*Provided text:*
Let $\alpha$ be a monotonically increasing function on $[0,1]$. What does the sequence of Riemann-Stieltjes integrals
\begin{equation*} \int_0^1 x^n d\alpha(x) \end{equation*}
converge to as $n \to \infty$?
I know that if $\alpha(x) = x$ then the sequence converges to $0$. More generally, if $\alpha(x)$ is continuous, then the sequence converges to zero. But what about for general monotone functions $\alpha(x)$?

*Exercise details:*
Set down, word for word, the part of the Riemann-Stieltjes post that opens with the words containing "I know that" and closes with "monotone functions $\alpha(x)$?". Draw only on the Riemann-Stieltjes post when working through what comes next.

Stored data:
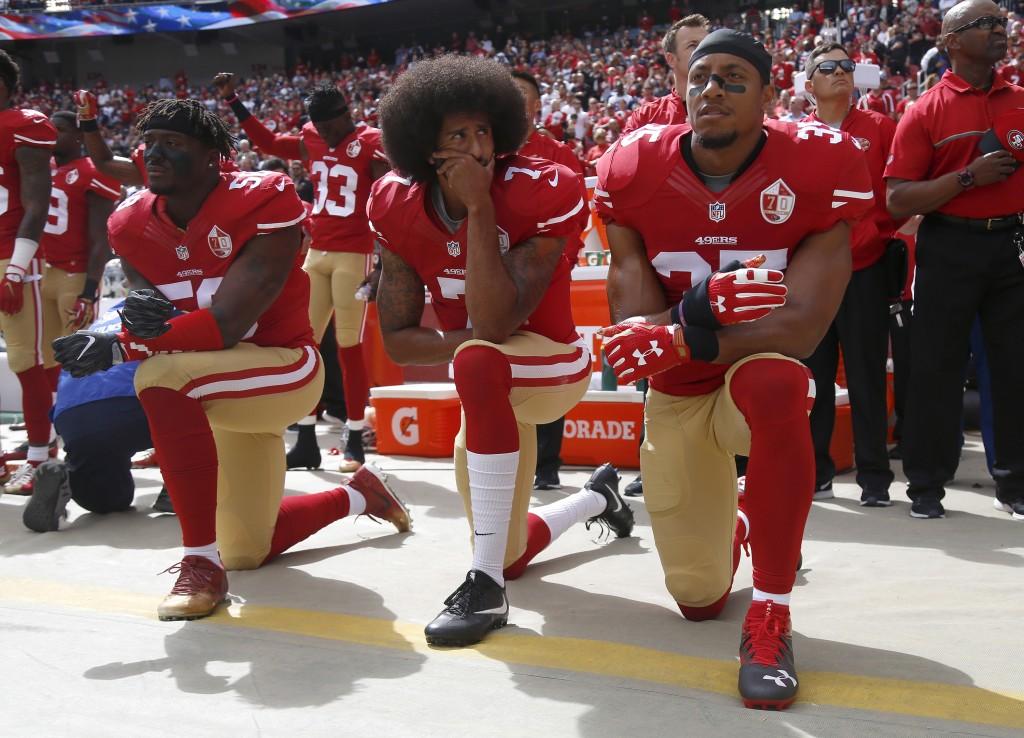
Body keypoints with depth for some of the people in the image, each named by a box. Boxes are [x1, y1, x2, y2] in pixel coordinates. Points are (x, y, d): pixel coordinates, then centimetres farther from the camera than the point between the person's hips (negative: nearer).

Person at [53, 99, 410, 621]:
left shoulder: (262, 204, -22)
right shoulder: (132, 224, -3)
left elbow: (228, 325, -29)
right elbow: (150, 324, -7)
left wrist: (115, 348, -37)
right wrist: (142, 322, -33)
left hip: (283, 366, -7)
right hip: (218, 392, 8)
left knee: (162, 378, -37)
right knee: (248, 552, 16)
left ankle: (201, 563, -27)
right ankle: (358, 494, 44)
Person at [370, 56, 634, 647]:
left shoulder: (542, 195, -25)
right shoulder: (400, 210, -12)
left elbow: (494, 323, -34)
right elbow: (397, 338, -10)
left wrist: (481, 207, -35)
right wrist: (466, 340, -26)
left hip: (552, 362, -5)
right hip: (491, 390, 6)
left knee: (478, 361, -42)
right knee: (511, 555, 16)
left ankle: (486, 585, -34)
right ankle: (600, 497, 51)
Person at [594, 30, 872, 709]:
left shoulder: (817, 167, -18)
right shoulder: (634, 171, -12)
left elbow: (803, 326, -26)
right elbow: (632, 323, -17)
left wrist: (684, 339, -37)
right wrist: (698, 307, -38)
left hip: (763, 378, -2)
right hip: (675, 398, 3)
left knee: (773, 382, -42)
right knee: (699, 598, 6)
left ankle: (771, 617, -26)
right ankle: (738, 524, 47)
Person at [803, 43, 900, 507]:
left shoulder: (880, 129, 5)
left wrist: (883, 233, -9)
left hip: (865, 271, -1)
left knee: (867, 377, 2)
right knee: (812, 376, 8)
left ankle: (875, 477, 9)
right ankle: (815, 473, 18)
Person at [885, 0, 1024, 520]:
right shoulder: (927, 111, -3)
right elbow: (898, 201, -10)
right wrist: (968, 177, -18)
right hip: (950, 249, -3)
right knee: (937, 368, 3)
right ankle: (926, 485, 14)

==

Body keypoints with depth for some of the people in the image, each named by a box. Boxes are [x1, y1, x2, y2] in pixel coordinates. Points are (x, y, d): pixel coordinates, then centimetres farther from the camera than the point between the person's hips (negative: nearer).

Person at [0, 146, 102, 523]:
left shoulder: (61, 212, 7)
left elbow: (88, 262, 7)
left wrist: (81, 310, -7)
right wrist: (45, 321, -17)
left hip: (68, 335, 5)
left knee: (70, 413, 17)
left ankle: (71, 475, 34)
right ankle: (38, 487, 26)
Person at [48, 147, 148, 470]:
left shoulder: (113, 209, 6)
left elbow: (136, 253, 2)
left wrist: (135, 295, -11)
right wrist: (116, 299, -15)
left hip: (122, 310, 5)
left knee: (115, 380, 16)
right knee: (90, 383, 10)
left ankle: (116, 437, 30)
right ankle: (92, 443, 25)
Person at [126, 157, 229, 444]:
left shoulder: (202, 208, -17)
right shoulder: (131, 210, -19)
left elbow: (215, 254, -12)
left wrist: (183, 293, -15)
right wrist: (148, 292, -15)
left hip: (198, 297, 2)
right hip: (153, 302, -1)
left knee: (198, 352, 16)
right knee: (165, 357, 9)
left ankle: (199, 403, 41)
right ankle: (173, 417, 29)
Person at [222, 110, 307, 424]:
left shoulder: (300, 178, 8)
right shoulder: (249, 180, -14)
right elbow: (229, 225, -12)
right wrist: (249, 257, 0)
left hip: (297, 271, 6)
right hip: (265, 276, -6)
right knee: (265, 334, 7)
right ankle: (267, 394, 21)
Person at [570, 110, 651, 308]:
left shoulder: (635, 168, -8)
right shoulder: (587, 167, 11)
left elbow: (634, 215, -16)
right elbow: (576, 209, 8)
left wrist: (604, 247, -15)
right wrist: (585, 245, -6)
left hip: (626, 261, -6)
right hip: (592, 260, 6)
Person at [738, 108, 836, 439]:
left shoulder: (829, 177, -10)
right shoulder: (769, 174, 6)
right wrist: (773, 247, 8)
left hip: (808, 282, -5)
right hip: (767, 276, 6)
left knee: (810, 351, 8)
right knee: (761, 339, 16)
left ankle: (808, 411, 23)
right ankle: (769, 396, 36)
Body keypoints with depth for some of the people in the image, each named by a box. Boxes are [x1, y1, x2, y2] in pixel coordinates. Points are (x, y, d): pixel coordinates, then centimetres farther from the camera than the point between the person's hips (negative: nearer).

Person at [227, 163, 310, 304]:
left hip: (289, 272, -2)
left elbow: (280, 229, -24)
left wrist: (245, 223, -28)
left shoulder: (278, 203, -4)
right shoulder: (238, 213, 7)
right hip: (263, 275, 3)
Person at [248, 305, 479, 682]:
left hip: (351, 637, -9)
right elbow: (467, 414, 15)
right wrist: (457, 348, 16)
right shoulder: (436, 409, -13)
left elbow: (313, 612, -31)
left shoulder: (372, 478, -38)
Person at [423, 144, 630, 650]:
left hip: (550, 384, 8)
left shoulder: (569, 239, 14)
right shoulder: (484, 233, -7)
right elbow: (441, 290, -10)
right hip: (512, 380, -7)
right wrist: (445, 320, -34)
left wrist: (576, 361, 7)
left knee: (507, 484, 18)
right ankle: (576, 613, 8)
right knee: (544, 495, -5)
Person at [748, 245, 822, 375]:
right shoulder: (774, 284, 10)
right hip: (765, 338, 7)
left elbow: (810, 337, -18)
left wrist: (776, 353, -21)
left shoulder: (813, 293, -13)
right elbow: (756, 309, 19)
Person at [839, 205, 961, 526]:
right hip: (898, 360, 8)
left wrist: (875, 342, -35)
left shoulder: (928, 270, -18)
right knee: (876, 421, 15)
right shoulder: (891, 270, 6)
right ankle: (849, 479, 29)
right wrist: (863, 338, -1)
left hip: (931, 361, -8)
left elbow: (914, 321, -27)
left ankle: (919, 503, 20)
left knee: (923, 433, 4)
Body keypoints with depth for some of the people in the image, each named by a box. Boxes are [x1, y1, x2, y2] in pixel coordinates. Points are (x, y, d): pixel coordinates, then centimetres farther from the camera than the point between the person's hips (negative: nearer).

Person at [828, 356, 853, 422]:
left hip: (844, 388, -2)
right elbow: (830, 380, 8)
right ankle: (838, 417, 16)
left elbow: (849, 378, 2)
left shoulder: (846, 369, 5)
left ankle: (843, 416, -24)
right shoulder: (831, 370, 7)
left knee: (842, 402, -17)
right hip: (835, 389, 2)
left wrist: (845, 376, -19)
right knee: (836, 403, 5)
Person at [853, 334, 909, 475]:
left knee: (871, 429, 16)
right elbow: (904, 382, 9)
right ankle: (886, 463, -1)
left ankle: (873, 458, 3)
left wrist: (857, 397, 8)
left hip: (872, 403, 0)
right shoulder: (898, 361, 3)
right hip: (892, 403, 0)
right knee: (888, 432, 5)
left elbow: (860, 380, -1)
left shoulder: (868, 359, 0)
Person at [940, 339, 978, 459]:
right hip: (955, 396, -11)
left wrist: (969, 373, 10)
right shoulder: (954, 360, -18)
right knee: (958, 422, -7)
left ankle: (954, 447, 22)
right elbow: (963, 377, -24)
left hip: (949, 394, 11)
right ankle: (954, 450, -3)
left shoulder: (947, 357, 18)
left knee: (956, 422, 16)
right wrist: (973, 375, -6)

* * *

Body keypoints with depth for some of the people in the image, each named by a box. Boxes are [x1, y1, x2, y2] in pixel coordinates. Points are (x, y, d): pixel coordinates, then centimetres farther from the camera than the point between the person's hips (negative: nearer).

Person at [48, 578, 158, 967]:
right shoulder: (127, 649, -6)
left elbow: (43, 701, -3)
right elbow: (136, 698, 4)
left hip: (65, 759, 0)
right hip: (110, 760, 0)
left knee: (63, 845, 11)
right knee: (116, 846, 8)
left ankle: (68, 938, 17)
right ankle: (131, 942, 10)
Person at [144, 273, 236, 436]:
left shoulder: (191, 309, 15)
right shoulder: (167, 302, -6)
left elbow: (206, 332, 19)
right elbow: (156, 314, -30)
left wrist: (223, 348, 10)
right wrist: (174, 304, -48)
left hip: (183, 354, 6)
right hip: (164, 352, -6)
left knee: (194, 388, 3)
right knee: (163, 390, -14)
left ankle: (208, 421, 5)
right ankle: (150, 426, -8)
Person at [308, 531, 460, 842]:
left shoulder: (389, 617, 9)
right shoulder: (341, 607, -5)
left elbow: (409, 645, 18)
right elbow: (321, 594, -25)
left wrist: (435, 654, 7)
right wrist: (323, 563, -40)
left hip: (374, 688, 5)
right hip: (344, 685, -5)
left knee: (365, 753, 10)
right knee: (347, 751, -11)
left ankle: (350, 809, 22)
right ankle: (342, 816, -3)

*Response for this exercise:*
I know that if $\alpha(x) = x$ then the sequence converges to $0$. More generally, if $\alpha(x)$ is continuous, then the sequence converges to zero. But what about for general monotone functions $\alpha(x)$?